--- Begin ---

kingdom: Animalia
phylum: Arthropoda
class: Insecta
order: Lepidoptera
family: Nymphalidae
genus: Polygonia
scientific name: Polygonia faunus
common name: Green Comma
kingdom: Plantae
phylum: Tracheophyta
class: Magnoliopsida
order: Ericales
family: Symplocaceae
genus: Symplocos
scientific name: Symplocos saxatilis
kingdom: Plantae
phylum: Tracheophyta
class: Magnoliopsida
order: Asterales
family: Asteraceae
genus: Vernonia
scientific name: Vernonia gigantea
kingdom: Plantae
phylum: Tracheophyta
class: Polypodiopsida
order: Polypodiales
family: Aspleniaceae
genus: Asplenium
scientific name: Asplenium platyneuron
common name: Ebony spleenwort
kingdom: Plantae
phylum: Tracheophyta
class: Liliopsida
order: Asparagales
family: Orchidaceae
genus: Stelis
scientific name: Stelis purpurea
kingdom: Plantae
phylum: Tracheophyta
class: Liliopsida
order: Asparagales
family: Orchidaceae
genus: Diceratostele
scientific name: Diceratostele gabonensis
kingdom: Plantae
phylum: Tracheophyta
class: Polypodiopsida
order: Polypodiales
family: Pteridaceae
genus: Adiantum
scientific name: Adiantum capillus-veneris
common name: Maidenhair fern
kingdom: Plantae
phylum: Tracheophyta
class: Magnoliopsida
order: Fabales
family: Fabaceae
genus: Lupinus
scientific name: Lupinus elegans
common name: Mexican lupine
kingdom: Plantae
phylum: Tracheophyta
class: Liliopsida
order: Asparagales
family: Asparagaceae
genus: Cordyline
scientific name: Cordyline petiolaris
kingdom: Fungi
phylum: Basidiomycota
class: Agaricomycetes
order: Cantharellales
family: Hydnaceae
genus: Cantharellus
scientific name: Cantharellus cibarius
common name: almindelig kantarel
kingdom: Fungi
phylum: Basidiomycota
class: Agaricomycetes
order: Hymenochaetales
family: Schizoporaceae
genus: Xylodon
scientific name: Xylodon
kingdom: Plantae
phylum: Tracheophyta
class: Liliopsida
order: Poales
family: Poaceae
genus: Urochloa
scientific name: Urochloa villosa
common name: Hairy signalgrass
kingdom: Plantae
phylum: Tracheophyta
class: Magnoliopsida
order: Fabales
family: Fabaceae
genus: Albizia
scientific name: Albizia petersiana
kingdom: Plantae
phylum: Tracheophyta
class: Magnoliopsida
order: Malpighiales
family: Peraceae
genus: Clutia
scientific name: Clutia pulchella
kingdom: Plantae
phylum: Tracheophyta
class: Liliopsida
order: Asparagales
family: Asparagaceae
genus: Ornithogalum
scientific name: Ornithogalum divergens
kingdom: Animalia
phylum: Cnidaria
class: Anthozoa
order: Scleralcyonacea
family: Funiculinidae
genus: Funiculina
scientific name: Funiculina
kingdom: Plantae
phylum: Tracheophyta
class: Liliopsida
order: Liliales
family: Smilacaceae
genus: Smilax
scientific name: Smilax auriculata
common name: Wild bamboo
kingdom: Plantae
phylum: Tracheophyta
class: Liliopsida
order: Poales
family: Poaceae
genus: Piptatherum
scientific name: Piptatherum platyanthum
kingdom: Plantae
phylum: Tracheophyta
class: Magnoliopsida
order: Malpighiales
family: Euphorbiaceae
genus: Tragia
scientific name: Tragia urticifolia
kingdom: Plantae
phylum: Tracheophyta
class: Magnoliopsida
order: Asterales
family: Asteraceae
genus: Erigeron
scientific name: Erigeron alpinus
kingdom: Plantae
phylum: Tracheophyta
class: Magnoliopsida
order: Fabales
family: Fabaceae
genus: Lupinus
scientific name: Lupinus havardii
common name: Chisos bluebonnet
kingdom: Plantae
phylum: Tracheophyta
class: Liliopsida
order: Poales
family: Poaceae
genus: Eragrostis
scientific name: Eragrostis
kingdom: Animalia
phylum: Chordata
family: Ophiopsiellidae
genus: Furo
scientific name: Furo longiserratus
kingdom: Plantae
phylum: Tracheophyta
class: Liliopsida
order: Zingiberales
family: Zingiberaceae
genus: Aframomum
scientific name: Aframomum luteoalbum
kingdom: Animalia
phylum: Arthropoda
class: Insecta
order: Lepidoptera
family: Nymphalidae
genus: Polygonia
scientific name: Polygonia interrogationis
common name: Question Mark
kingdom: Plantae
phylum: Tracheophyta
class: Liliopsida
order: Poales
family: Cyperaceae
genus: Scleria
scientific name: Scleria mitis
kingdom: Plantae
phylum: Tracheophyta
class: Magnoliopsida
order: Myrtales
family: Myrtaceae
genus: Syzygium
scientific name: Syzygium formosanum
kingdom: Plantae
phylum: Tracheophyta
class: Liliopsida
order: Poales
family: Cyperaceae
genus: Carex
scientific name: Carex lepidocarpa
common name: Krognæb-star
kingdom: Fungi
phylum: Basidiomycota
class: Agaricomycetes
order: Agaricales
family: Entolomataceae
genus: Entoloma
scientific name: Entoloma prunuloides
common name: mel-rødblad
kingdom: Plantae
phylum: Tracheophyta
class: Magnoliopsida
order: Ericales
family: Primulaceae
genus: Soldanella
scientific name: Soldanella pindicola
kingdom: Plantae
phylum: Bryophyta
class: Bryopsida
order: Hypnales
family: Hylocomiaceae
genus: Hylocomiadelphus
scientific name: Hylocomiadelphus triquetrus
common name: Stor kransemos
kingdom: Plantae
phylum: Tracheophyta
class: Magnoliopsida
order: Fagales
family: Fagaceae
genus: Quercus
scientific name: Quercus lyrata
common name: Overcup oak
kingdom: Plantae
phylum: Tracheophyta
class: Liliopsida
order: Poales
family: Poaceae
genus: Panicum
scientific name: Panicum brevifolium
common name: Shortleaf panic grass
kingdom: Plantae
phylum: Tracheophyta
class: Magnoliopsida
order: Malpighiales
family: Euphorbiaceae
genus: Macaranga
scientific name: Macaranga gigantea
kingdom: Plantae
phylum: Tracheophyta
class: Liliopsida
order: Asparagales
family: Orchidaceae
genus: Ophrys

--- End ---

### DIRECTIONS
Rewrite the listing with every "common name" changed to "vernacular name", keeping everything else the same.

### ANSWER TO THE EXERCISE
kingdom: Animalia
phylum: Arthropoda
class: Insecta
order: Lepidoptera
family: Nymphalidae
genus: Polygonia
scientific name: Polygonia faunus
vernacular name: Green Comma
kingdom: Plantae
phylum: Tracheophyta
class: Magnoliopsida
order: Ericales
family: Symplocaceae
genus: Symplocos
scientific name: Symplocos saxatilis
kingdom: Plantae
phylum: Tracheophyta
class: Magnoliopsida
order: Asterales
family: Asteraceae
genus: Vernonia
scientific name: Vernonia gigantea
kingdom: Plantae
phylum: Tracheophyta
class: Polypodiopsida
order: Polypodiales
family: Aspleniaceae
genus: Asplenium
scientific name: Asplenium platyneuron
vernacular name: Ebony spleenwort
kingdom: Plantae
phylum: Tracheophyta
class: Liliopsida
order: Asparagales
family: Orchidaceae
genus: Stelis
scientific name: Stelis purpurea
kingdom: Plantae
phylum: Tracheophyta
class: Liliopsida
order: Asparagales
family: Orchidaceae
genus: Diceratostele
scientific name: Diceratostele gabonensis
kingdom: Plantae
phylum: Tracheophyta
class: Polypodiopsida
order: Polypodiales
family: Pteridaceae
genus: Adiantum
scientific name: Adiantum capillus-veneris
vernacular name: Maidenhair fern
kingdom: Plantae
phylum: Tracheophyta
class: Magnoliopsida
order: Fabales
family: Fabaceae
genus: Lupinus
scientific name: Lupinus elegans
vernacular name: Mexican lupine
kingdom: Plantae
phylum: Tracheophyta
class: Liliopsida
order: Asparagales
family: Asparagaceae
genus: Cordyline
scientific name: Cordyline petiolaris
kingdom: Fungi
phylum: Basidiomycota
class: Agaricomycetes
order: Cantharellales
family: Hydnaceae
genus: Cantharellus
scientific name: Cantharellus cibarius
vernacular name: almindelig kantarel
kingdom: Fungi
phylum: Basidiomycota
class: Agaricomycetes
order: Hymenochaetales
family: Schizoporaceae
genus: Xylodon
scientific name: Xylodon
kingdom: Plantae
phylum: Tracheophyta
class: Liliopsida
order: Poales
family: Poaceae
genus: Urochloa
scientific name: Urochloa villosa
vernacular name: Hairy signalgrass
kingdom: Plantae
phylum: Tracheophyta
class: Magnoliopsida
order: Fabales
family: Fabaceae
genus: Albizia
scientific name: Albizia petersiana
kingdom: Plantae
phylum: Tracheophyta
class: Magnoliopsida
order: Malpighiales
family: Peraceae
genus: Clutia
scientific name: Clutia pulchella
kingdom: Plantae
phylum: Tracheophyta
class: Liliopsida
order: Asparagales
family: Asparagaceae
genus: Ornithogalum
scientific name: Ornithogalum divergens
kingdom: Animalia
phylum: Cnidaria
class: Anthozoa
order: Scleralcyonacea
family: Funiculinidae
genus: Funiculina
scientific name: Funiculina
kingdom: Plantae
phylum: Tracheophyta
class: Liliopsida
order: Liliales
family: Smilacaceae
genus: Smilax
scientific name: Smilax auriculata
vernacular name: Wild bamboo
kingdom: Plantae
phylum: Tracheophyta
class: Liliopsida
order: Poales
family: Poaceae
genus: Piptatherum
scientific name: Piptatherum platyanthum
kingdom: Plantae
phylum: Tracheophyta
class: Magnoliopsida
order: Malpighiales
family: Euphorbiaceae
genus: Tragia
scientific name: Tragia urticifolia
kingdom: Plantae
phylum: Tracheophyta
class: Magnoliopsida
order: Asterales
family: Asteraceae
genus: Erigeron
scientific name: Erigeron alpinus
kingdom: Plantae
phylum: Tracheophyta
class: Magnoliopsida
order: Fabales
family: Fabaceae
genus: Lupinus
scientific name: Lupinus havardii
vernacular name: Chisos bluebonnet
kingdom: Plantae
phylum: Tracheophyta
class: Liliopsida
order: Poales
family: Poaceae
genus: Eragrostis
scientific name: Eragrostis
kingdom: Animalia
phylum: Chordata
family: Ophiopsiellidae
genus: Furo
scientific name: Furo longiserratus
kingdom: Plantae
phylum: Tracheophyta
class: Liliopsida
order: Zingiberales
family: Zingiberaceae
genus: Aframomum
scientific name: Aframomum luteoalbum
kingdom: Animalia
phylum: Arthropoda
class: Insecta
order: Lepidoptera
family: Nymphalidae
genus: Polygonia
scientific name: Polygonia interrogationis
vernacular name: Question Mark
kingdom: Plantae
phylum: Tracheophyta
class: Liliopsida
order: Poales
family: Cyperaceae
genus: Scleria
scientific name: Scleria mitis
kingdom: Plantae
phylum: Tracheophyta
class: Magnoliopsida
order: Myrtales
family: Myrtaceae
genus: Syzygium
scientific name: Syzygium formosanum
kingdom: Plantae
phylum: Tracheophyta
class: Liliopsida
order: Poales
family: Cyperaceae
genus: Carex
scientific name: Carex lepidocarpa
vernacular name: Krognæb-star
kingdom: Fungi
phylum: Basidiomycota
class: Agaricomycetes
order: Agaricales
family: Entolomataceae
genus: Entoloma
scientific name: Entoloma prunuloides
vernacular name: mel-rødblad
kingdom: Plantae
phylum: Tracheophyta
class: Magnoliopsida
order: Ericales
family: Primulaceae
genus: Soldanella
scientific name: Soldanella pindicola
kingdom: Plantae
phylum: Bryophyta
class: Bryopsida
order: Hypnales
family: Hylocomiaceae
genus: Hylocomiadelphus
scientific name: Hylocomiadelphus triquetrus
vernacular name: Stor kransemos
kingdom: Plantae
phylum: Tracheophyta
class: Magnoliopsida
order: Fagales
family: Fagaceae
genus: Quercus
scientific name: Quercus lyrata
vernacular name: Overcup oak
kingdom: Plantae
phylum: Tracheophyta
class: Liliopsida
order: Poales
family: Poaceae
genus: Panicum
scientific name: Panicum brevifolium
vernacular name: Shortleaf panic grass
kingdom: Plantae
phylum: Tracheophyta
class: Magnoliopsida
order: Malpighiales
family: Euphorbiaceae
genus: Macaranga
scientific name: Macaranga gigantea
kingdom: Plantae
phylum: Tracheophyta
class: Liliopsida
order: Asparagales
family: Orchidaceae
genus: Ophrys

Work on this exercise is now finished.